### Instructions to follow
From the records below, pull out every line that contains the word "types". Case counts.

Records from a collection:
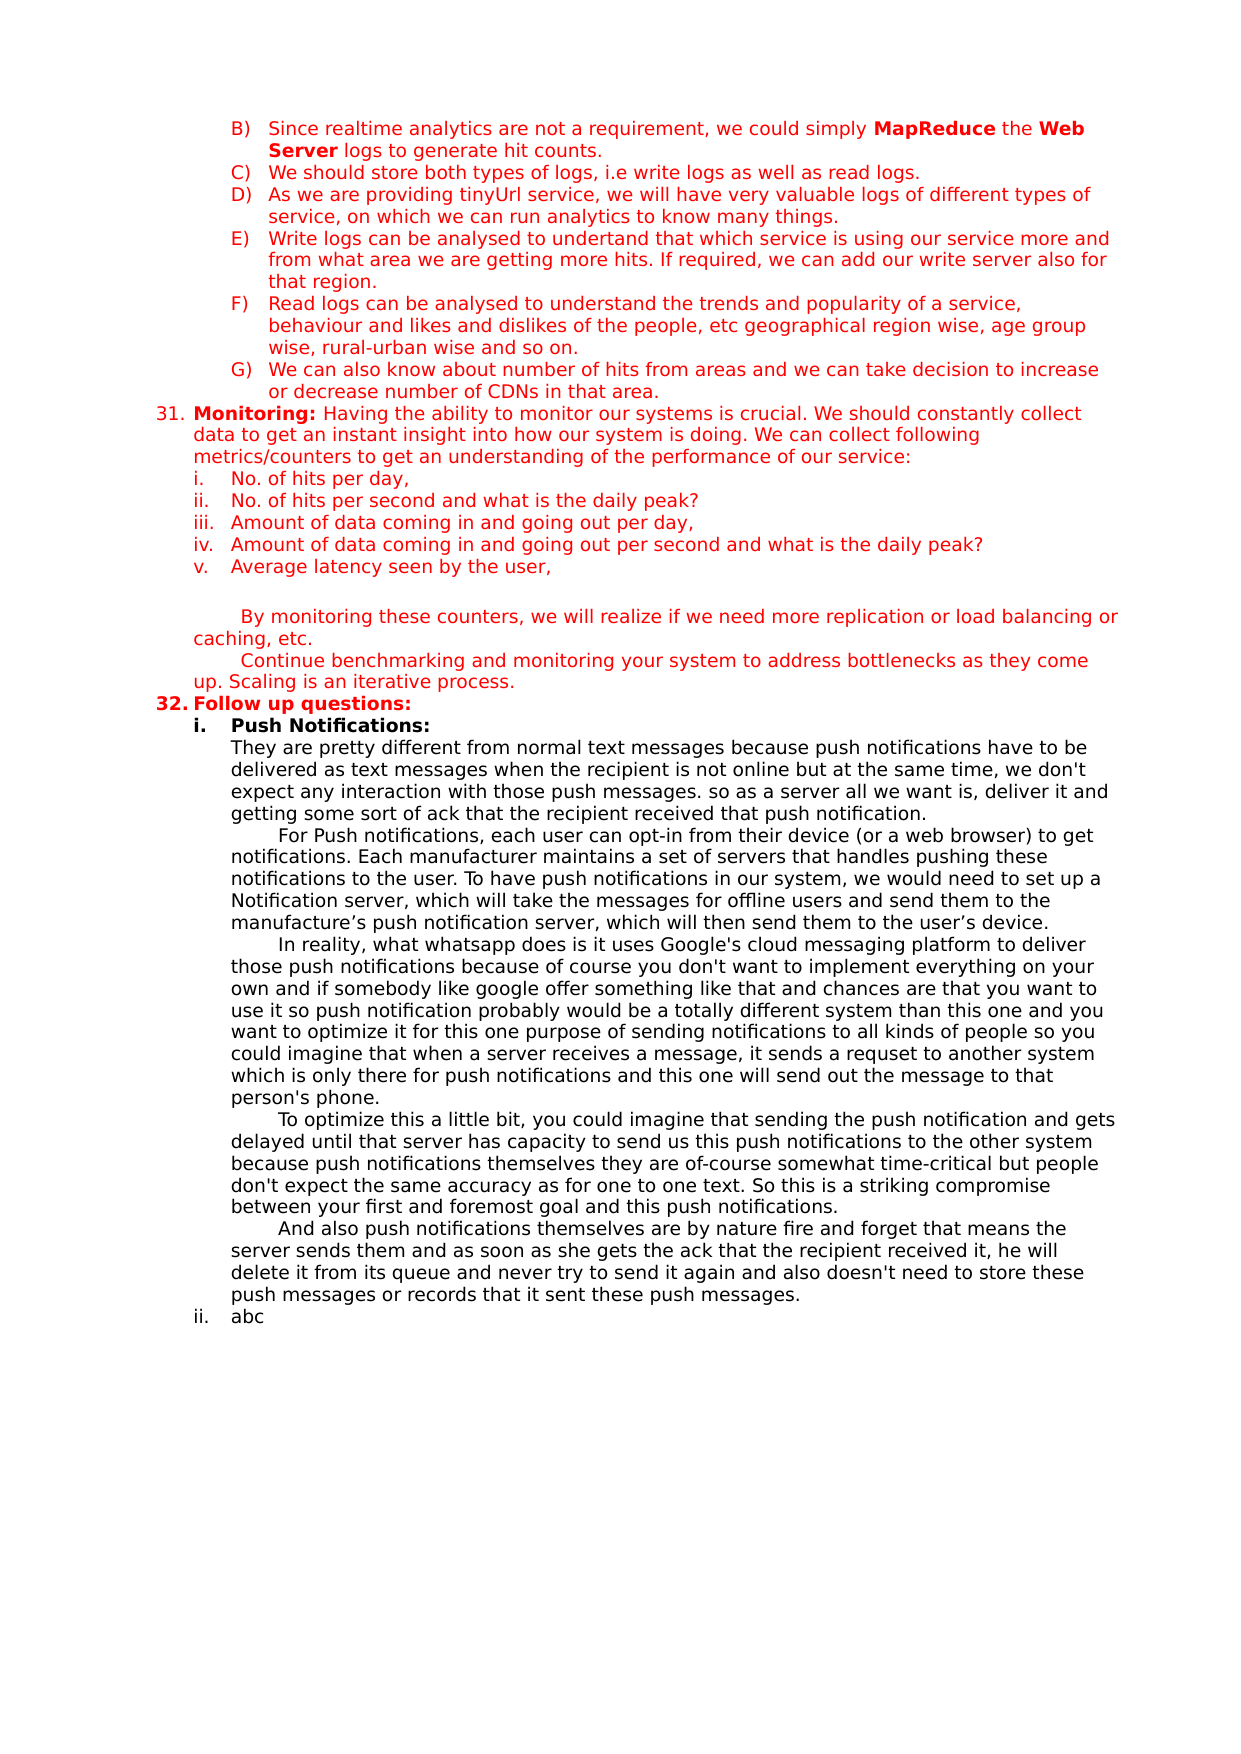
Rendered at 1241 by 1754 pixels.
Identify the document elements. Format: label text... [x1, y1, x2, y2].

list We should store both types of logs, i.e write logs as well as read logs. [231, 162, 1122, 184]
list In reality, what whatsapp does is it uses Google's cloud messaging platform to deliver those push notifications because of course you don't want to implement everything on your own and if somebody like google offer something like that and chances are that you want to use it so push notification probably would be a totally different system than this one and you want to optimize it for this one purpose of sending notifications to all kinds of people so you could imagine that when a server receives a message, it sends a requset to another system which is only there for push notifications and this one will send out the message to that person's phone. [193, 934, 1122, 1109]
list Follow up questions: [156, 693, 1122, 715]
list Read logs can be analysed to understand the trends and popularity of a service, behaviour and likes and dislikes of the people, etc geographical region wise, age group wise, rural-urban wise and so on. [231, 293, 1122, 359]
list No. of hits per day, [193, 468, 1122, 490]
list Average latency seen by the user, [193, 556, 1122, 577]
list Write logs can be analysed to undertand that which service is using our service more and from what area we are getting more hits. If required, we can add our write server also for that region. [231, 227, 1122, 293]
list Amount of data coming in and going out per day, [193, 512, 1122, 534]
list We can also know about number of hits from areas and we can take decision to increase or decrease number of CDNs in that area. [231, 359, 1122, 402]
list By monitoring these counters, we will realize if we need more replication or load balancing or caching, etc. [156, 606, 1122, 649]
list Since realtime analytics are not a requirement, we could simply MapReduce the Web Server logs to generate hit counts. [231, 118, 1122, 162]
list They are pretty different from normal text messages because push notifications have to be delivered as text messages when the recipient is not online but at the same time, we don't expect any interaction with those push messages. so as a server all we want is, deliver it and getting some sort of ack that the recipient received that push notification. [193, 737, 1122, 824]
list Monitoring: Having the ability to monitor our systems is crucial. We should constantly collect data to get an instant insight into how our system is doing. We can collect following metrics/counters to get an understanding of the performance of our service: [156, 402, 1122, 468]
list Push Notifications: [193, 715, 1122, 737]
list Continue benchmarking and monitoring your system to address bottlenecks as they come up. Scaling is an iterative process. [156, 649, 1122, 693]
list And also push notifications themselves are by nature fire and forget that means the server sends them and as soon as she gets the ack that the recipient received it, he will delete it from its queue and never try to send it again and also doesn't need to store these push messages or records that it sent these push messages. [193, 1218, 1122, 1306]
list No. of hits per second and what is the daily peak? [193, 490, 1122, 512]
list To optimize this a little bit, you could imagine that sending the push notification and gets delayed until that server has capacity to send us this push notifications to the other system because push notifications themselves they are of-course somewhat time-critical but people don't expect the same accuracy as for one to one text. So this is a striking compromise between your first and foremost goal and this push notifications. [193, 1109, 1122, 1218]
list For Push notifications, each user can opt-in from their device (or a web browser) to get notifications. Each manufacturer maintains a set of servers that handles pushing these notifications to the user. To have push notifications in our system, we would need to set up a Notification server, which will take the messages for offline users and send them to the manufacture’s push notification server, which will then send them to the user’s device. [193, 824, 1122, 934]
list Amount of data coming in and going out per second and what is the daily peak? [193, 534, 1122, 556]
list abc [193, 1306, 1122, 1328]
list As we are providing tinyUrl service, we will have very valuable logs of different types of service, on which we can run analytics to know many things. [231, 184, 1122, 227]
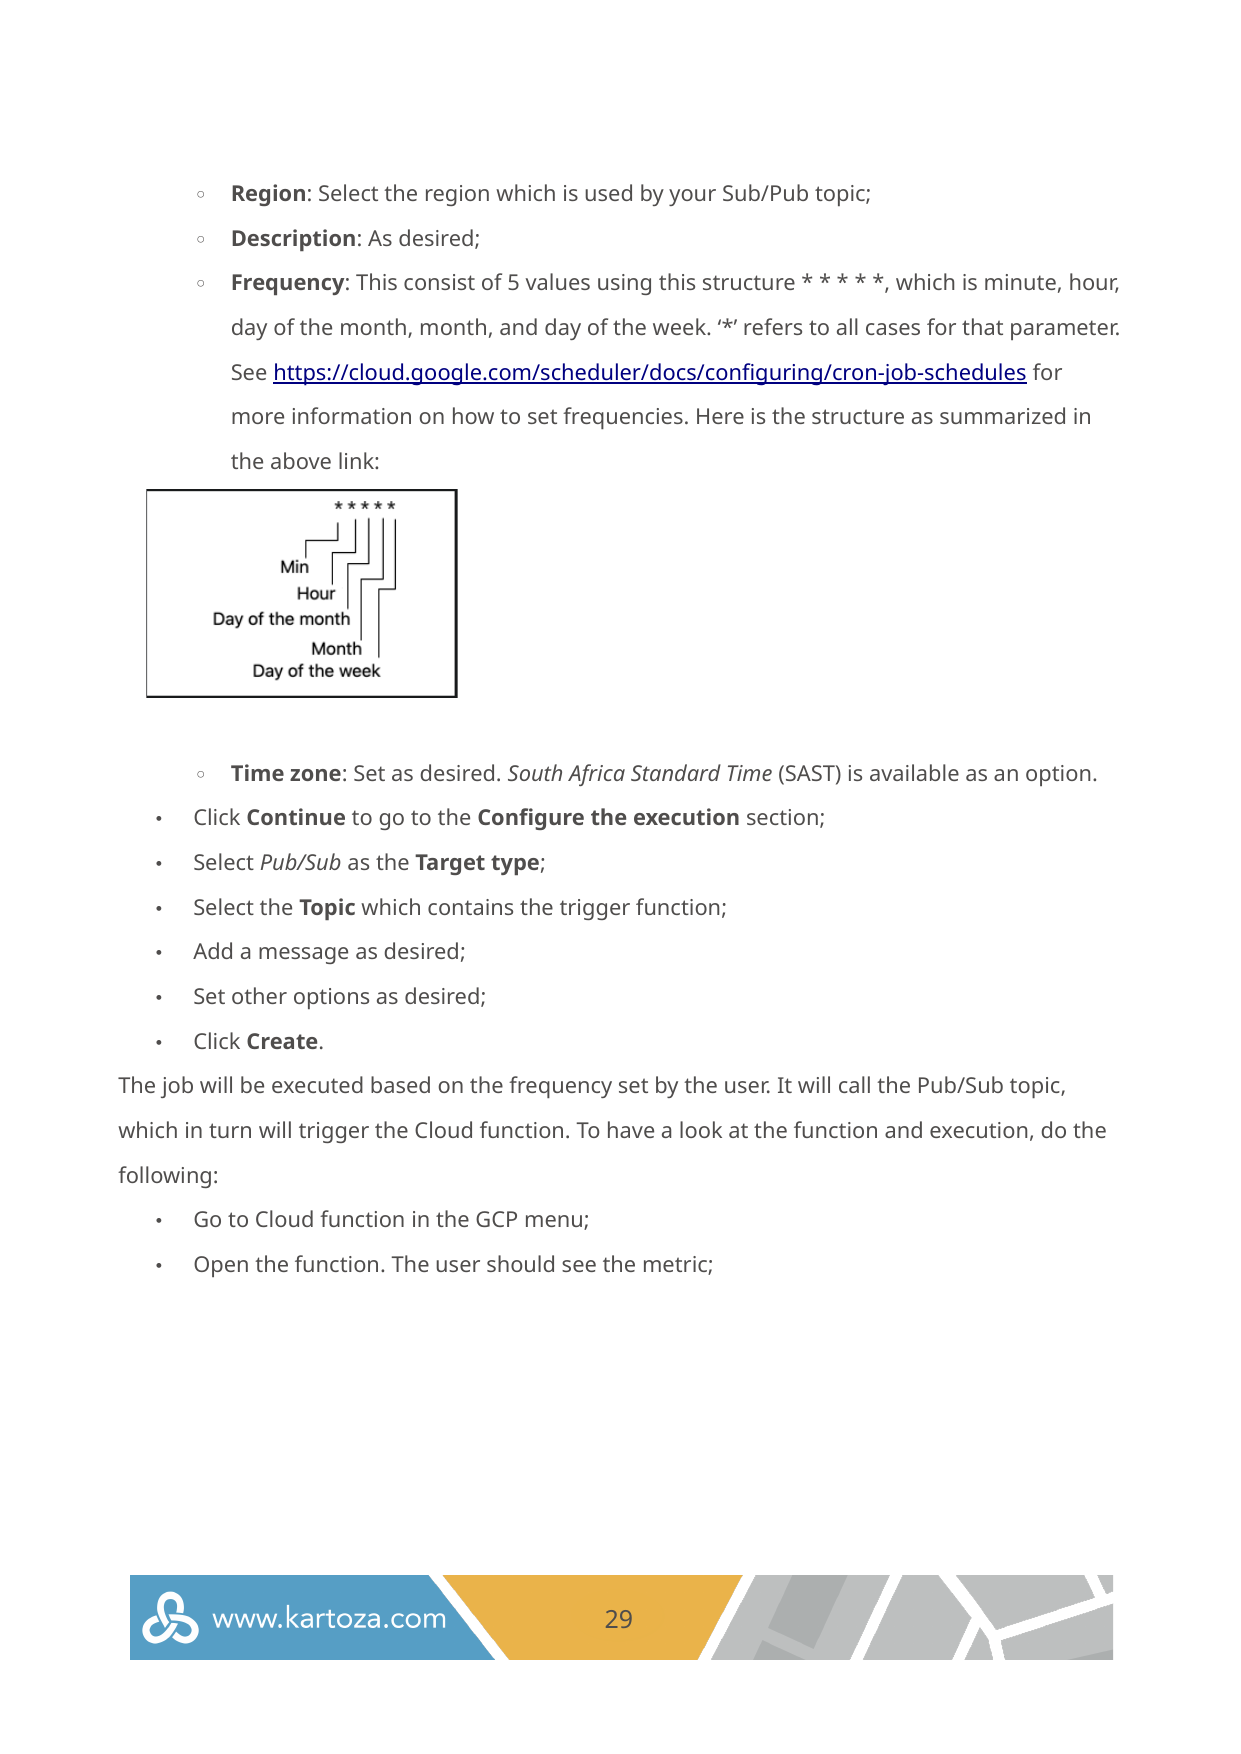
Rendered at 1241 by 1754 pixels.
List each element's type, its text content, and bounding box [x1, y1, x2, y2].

list Set other options as desired; [156, 981, 1122, 1011]
list Time zone: Set as desired. South Africa Standard Time (SAST) is available as an option. [193, 758, 1122, 787]
list Frequency: This consist of 5 values using this structure * * * * *, which is minute, hour, day of the month, month, and day of the week. ‘*’ refers to all cases for that parameter. See https://cloud.google.com/scheduler/docs/configuring/cron-job-schedules for more information on how to set frequencies. Here is the structure as summarized in the above link: [193, 267, 1122, 476]
list Open the function. The user should see the metric; [156, 1249, 1122, 1279]
list Add a message as desired; [156, 936, 1122, 966]
list Click Continue to go to the Configure the execution section; [156, 802, 1122, 832]
picture [130, 1575, 1114, 1660]
text The job will be executed based on the frequency set by the user. It will call the Pub/Sub topic, which in turn will trigger the Cloud function. To have a look at the function and execution, do the following: [118, 1070, 1122, 1189]
list Go to Cloud function in the GCP menu; [156, 1204, 1122, 1234]
list Select the Topic which contains the trigger function; [156, 892, 1122, 921]
list Click Create. [156, 1026, 1122, 1056]
list Description: As desired; [193, 223, 1122, 252]
picture [146, 489, 458, 698]
list Region: Select the region which is used by your Sub/Pub topic; [193, 178, 1122, 208]
list Select Pub/Sub as the Target type; [156, 847, 1122, 877]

### Solution to the exercise
list We should store both types of logs, i.e write logs as well as read logs. [231, 162, 1122, 184]
list As we are providing tinyUrl service, we will have very valuable logs of different types of service, on which we can run analytics to know many things. [231, 184, 1122, 227]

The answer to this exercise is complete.